昨年7月以来、半年ぶりに政策金利が引き上げられた24日、日本銀行は同時に貸し出し増加を支援する資金供給制度の終了も決定した。バランスシートの正常化が一段と前進することになる。

同制度は貸出残高を増やした金融機関に対して、低利で長期の資金供給を行う仕組み。金融機関の積極的な貸し出しを促す観点から2012年に導入が決まり、植田和男総裁の前任の黒田東彦総裁の下で貸付限度額の拡大など制度も拡充され、活用が進んだ。当時の量的・質的金融緩和(QQE)の下でマネタリーベースの拡大にも寄与した。

残高は20日時点で77兆円を超えており、日銀のバランスシート740兆円の1割強を占める。昨年3月のマイナス金利の解除など大規模緩和からの転換や同7月の利上げに合わせて制度が縮小され、先週の会合で「2025年6月末をもって新規の貸し付けを終了する」ことが決まった。

過去の同制度の貸付期間を踏まえれば、この残高が今後3年程度でバランシートから落ちていくことになる。日銀は昨年7月に決めた長期国債買い入れの減額計画において、26年1-3月までに月間の買い入れ予定額を段階的に縮小することとしている。

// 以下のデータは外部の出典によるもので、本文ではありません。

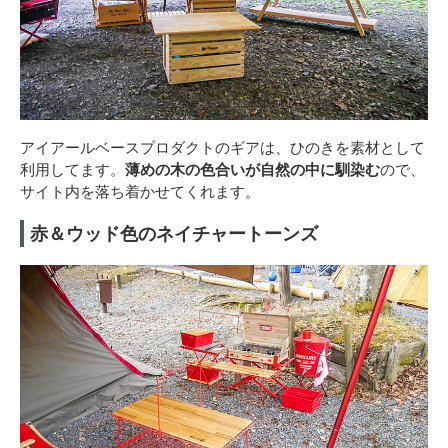
アイアールベースプロダクトのギアは、ひのきを素材として
利用してます。
薄めの木の色合いが自然の中に馴染む
ので、
サイト内を落ち着かせてくれます。
赤＆ウッド色のネイチャートーンズ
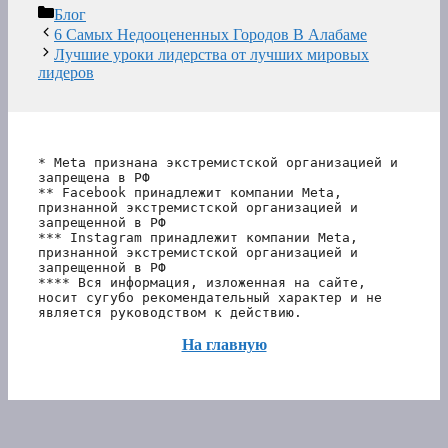
Рубрики
Блог
6 Самых Недооцененных Городов В Алабаме
Лучшие уроки лидерства от лучших мировых
лидеров
* Meta признана экстремистской организацией и 
запрещена в РФ
** Facebook принадлежит компании Meta, 
признанной экстремистской организацией и 
запрещенной в РФ
*** Instagram принадлежит компании Meta, 
признанной экстремистской организацией и 
запрещенной в РФ 
**** Вся информация, изложенная на сайте, 
носит сугубо рекомендательный характер и не 
является руководством к действию.
На главную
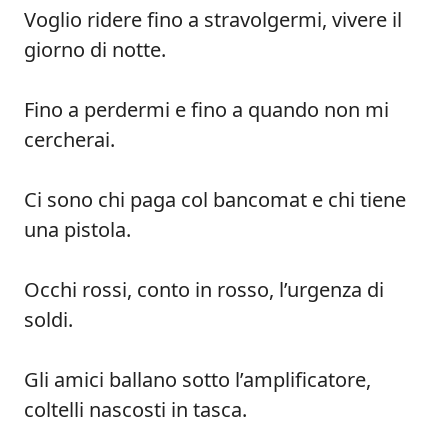
Voglio ridere fino a stravolgermi, vivere il
giorno di notte.
Fino a perdermi e fino a quando non mi
cercherai.
Ci sono chi paga col bancomat e chi tiene
una pistola.
Occhi rossi, conto in rosso, l’urgenza di
soldi.
Gli amici ballano sotto l’amplificatore,
coltelli nascosti in tasca.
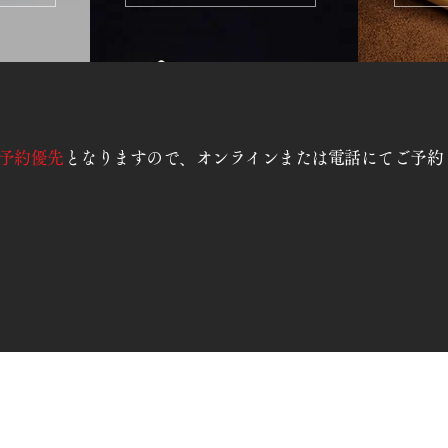
予約優先
となりますので、オンラインまたは電話にてご予約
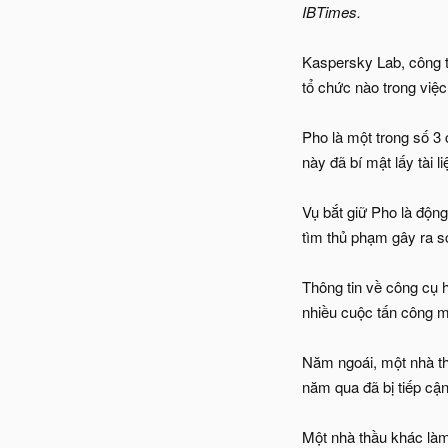
IBTimes.
Kaspersky Lab, công t
tổ chức nào trong việc 
Pho là một trong số 3 
này đã bí mật lấy tài
Vụ bắt giữ Pho là độn
tìm thủ phạm gây ra s
Thông tin về công cụ 
nhiều cuộc tấn công 
Năm ngoái, một nhà thầ
năm qua đã bị tiếp cận
Một nhà thầu khác làm 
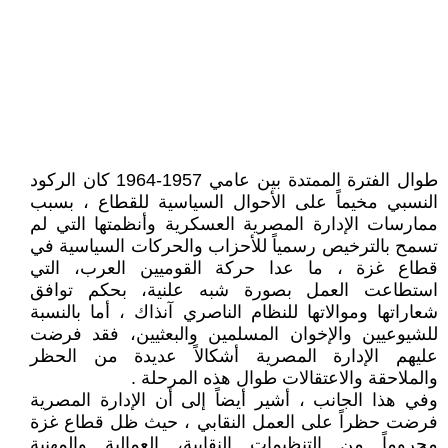
طوال الفترة الممتدة بين عامي 1957-1964 كان الركود
النسبي مخيماً على الأحوال السياسية للقطاع ، بسبب
ممارسات الإدارة المصرية العسكرية وأنظمتها التي لم
تسمح بالترخيص رسمياً للأحزاب والحركات السياسية في
قطاع غزة ، ما عدا حركة القوميين العرب، التي
استطاعت العمل بصورة شبه علنية، بحكم توافق
شعاراتها وموالاتها للنظام الناصري آنذاك ، أما بالنسبة
للشيوعيين والإخوان المسلمين والبعثيين، فقد فرضت
عليهم الإدارة المصرية أشكالاً عديدة من الحظر
والملاحقة والاعتقالات طوال هذه المرحلة .
وفي هذا الجانب ، أشير أيضاً إلى أن الإدارة المصرية
فرضت حظراً على العمل النقابي ، حيث ظل قطاع غزة
محروماً من التنظيمات النقابية، العمالية والمهنية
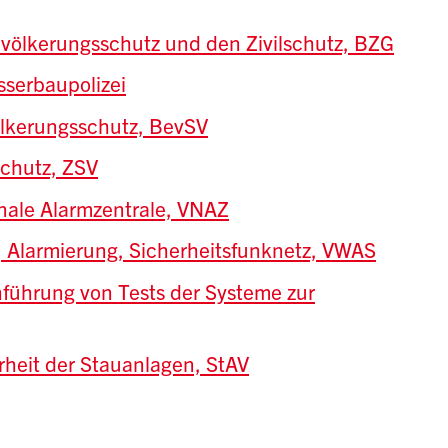
völkerungsschutz und den Zivilschutz, BZG
serbaupolizei
lkerungsschutz, BevSV
schutz, ZSV
nale Alarmzentrale, VNAZ
 Alarmierung, Sicherheitsfunknetz, VWAS
führung von Tests der Systeme zur
rheit der Stauanlagen, StAV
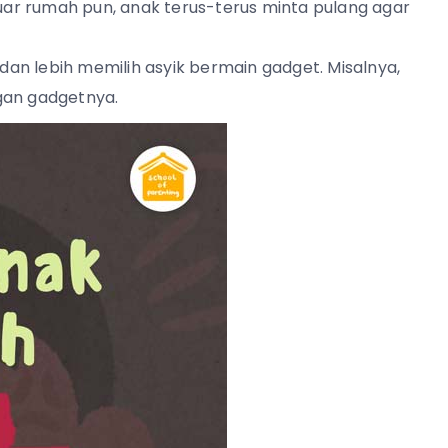
i luar rumah pun, anak terus-terus minta pulang agar
dan lebih memilih asyik bermain gadget. Misalnya,
gan gadgetnya.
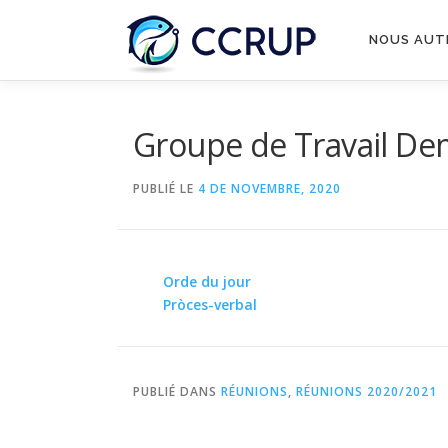
NOUS AUT
Groupe de Travail De
PUBLIÉ LE
4 DE NOVEMBRE, 2020
Orde du jour
Pròces-verbal
PUBLIÉ DANS
RÉUNIONS
,
RÉUNIONS 2020/2021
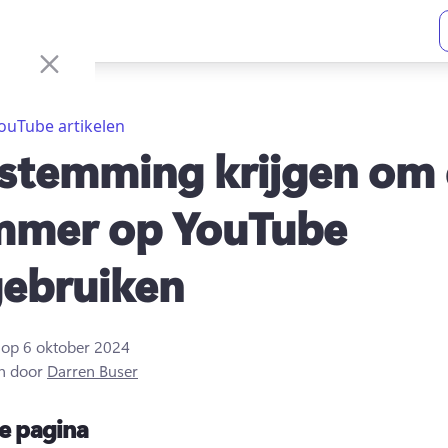
ouTube artikelen
stemming krijgen om
mer op YouTube
gebruiken
t op
6 oktober 2024
n door
Darren Buser
e pagina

買い入れ終了が決まっているコマーシャルペーパー(CP)と社債の残高である合計6.5兆円程度を合わせ、15%を超える規模のバランスシートの圧縮要因になる。

ドイツ証券の小山賢太郎チーフエコノミストは今週のブルームバーグの調査で、貸出増加支援制度の終了について「あまり注目されていないが、大きな決断だ」と指摘した。影響に関しては、同資金供給のための国債担保需要の低下や銀行が代わりの安定した資金調達手段を探す必要があることに加え、「マネタリーベースの減少が短期金利の潜在的な上昇圧力となる」ことをリポートで挙げている。

量的引き締めを巡っては課題もある。22年半ばに開始した米国では、短期市場金利に影響を与え得るバランスシート圧縮への懸念が高まる中、連邦準備制度理事会(FRB)は昨年6月から圧縮ペースを減速させた。

パウエルFRB議長は29日の連邦公開市場委員会(FOMC)後の会見で、FRBは経済および金融情勢を踏まえてバランスシートの規模縮小に向けたアプローチの細部を調整するなど、金融政策の円滑な移行を支援するための適切な措置を講じる用意があると語った。

ブルームバーグのデータによると、FRBのバランスシートの規模は22年4月に付けたピークから約24%縮小している。

日銀が昨年12月に取りまとめた「金融政策の多角的レビュー」の一環として11月に公表した論文では、貸出増加支援制度について、利用した金融機関の方が、非利用先よりも貸し出しを増やしたと分析し、貸し出し増加への効果を指摘していた。金融政策の正常化が進む中で、大規模緩和の波及メカニズムを強化してきた同制度も役割を終えた。